It was warm enough yesterday that whenever I walked by the garage, my golf clubs stirred a bit - a 7 iron actually tipping out of the bag in the corner - spiked shoes clicking on the shelf. It is nearly that time.
About 6 decades ago, my father was an aspiring assistant district manager for Gulf Oil and his immediate boss, a fellow by the improbable name of Birch Zehner, had just been promoted to be the new manager of Gulf Oil in the Philippines. He and his wife came to our little house in Dayton one Saturday night - I remember it clearly as the Saturday Night Fights were on TV brought to you by Gillette Blue Blades (How are you fixed for blades...the advertising jingle went) and I remember them sitting on the corner sofa in our living room before I was hustled off to bed. That was the night he asked my dad if he wanted to go with him and be his assistant there.
The pot sweetener was that my dad, an avid golfer, would get a membership in the Wack Wack Golf Club in Manila's Mandaluyong City - the central part of Manila. If you note the picture to the left and the tall office buildings and then go up to the golf course picture - well you see Mandaluyong from either the urban Shaw Boulevard or from the luxury of the first tee.
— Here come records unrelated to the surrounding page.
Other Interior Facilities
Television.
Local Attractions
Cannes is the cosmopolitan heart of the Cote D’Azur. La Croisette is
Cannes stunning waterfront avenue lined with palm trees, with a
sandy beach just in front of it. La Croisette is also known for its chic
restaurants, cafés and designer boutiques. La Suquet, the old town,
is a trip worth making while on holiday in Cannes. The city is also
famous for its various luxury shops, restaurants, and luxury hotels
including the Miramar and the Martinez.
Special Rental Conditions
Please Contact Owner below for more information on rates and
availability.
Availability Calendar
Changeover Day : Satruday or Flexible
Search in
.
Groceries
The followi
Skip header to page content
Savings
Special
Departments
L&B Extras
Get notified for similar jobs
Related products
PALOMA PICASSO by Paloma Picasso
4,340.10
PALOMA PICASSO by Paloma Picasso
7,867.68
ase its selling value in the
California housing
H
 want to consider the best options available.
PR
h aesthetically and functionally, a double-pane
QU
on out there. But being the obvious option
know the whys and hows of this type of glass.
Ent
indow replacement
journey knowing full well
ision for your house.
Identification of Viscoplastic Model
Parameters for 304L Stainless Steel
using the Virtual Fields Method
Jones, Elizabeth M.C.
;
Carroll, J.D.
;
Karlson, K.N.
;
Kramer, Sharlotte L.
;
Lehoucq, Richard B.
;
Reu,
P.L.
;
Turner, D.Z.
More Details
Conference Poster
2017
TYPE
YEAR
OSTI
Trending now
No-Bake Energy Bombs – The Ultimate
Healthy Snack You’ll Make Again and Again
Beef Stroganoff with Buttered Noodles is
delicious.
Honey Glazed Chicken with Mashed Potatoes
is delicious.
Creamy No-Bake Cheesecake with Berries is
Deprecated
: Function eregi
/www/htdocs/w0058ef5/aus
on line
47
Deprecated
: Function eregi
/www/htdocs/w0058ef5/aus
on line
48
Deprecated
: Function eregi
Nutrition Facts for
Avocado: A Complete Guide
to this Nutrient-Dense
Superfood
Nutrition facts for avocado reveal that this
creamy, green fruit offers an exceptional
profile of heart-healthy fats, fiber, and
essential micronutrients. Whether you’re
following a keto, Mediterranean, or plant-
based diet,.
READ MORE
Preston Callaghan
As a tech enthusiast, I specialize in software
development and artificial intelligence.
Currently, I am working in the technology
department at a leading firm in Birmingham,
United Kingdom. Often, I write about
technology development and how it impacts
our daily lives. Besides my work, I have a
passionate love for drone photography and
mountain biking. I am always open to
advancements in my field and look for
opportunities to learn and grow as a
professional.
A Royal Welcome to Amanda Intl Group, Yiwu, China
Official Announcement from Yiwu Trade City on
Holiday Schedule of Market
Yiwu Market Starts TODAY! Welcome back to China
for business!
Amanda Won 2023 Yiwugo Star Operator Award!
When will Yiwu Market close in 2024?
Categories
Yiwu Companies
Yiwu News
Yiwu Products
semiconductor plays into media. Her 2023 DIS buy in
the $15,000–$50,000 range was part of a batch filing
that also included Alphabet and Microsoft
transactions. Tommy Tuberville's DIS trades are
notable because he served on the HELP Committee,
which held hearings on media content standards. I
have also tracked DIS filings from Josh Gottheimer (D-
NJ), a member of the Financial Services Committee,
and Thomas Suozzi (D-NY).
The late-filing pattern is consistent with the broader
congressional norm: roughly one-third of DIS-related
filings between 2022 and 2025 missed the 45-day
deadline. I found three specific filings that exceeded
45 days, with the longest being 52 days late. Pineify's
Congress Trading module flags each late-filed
My dad, some 8-9 years before had spent a rather horrific couple of years at war there and when the offer came up, Gulf was willing to fly him and my mom there to "take a look". My mom was all for the adventure of at least "looking - what does it hurt to look". They nearly did. My dad got as far as a refueling stop - in Hawaii I think - and he recounted to me that when they got off the plane to stretch, he was overcome by the smell of the tropics and had his "flashback" moment to the war and his mind was made up to say no even before they got there.
He mentioned his trip to me only once and how being greeted at the airport and whisked to a luxury hotel, shown a home of utter luxury compared to 334 Fountain Avenue in Dayton and then to lunch and golf at Wack Wack he was very much overwhelmed by the opportunity and clearly could see it to be a choice handed down from Olympus but it was too vivid in other ways and he admitted, when he could talk about such things at all, that he couldn't figure how to conquer the memories.
Slipping into my "graceful years" I wonder how dramatically my life would have changed growing up there instead of here - how it would be to call Wack Wack my home course - living in a culture I am only beginning to understand and in a place amazingly distant. Manila in the 1950s might as well have been the moon to a kid in Dayton as for all I knew it was just west of Indiana. Not so my dad and I was just thinking about his aversion. Just now. 7 iron rattling in the garage.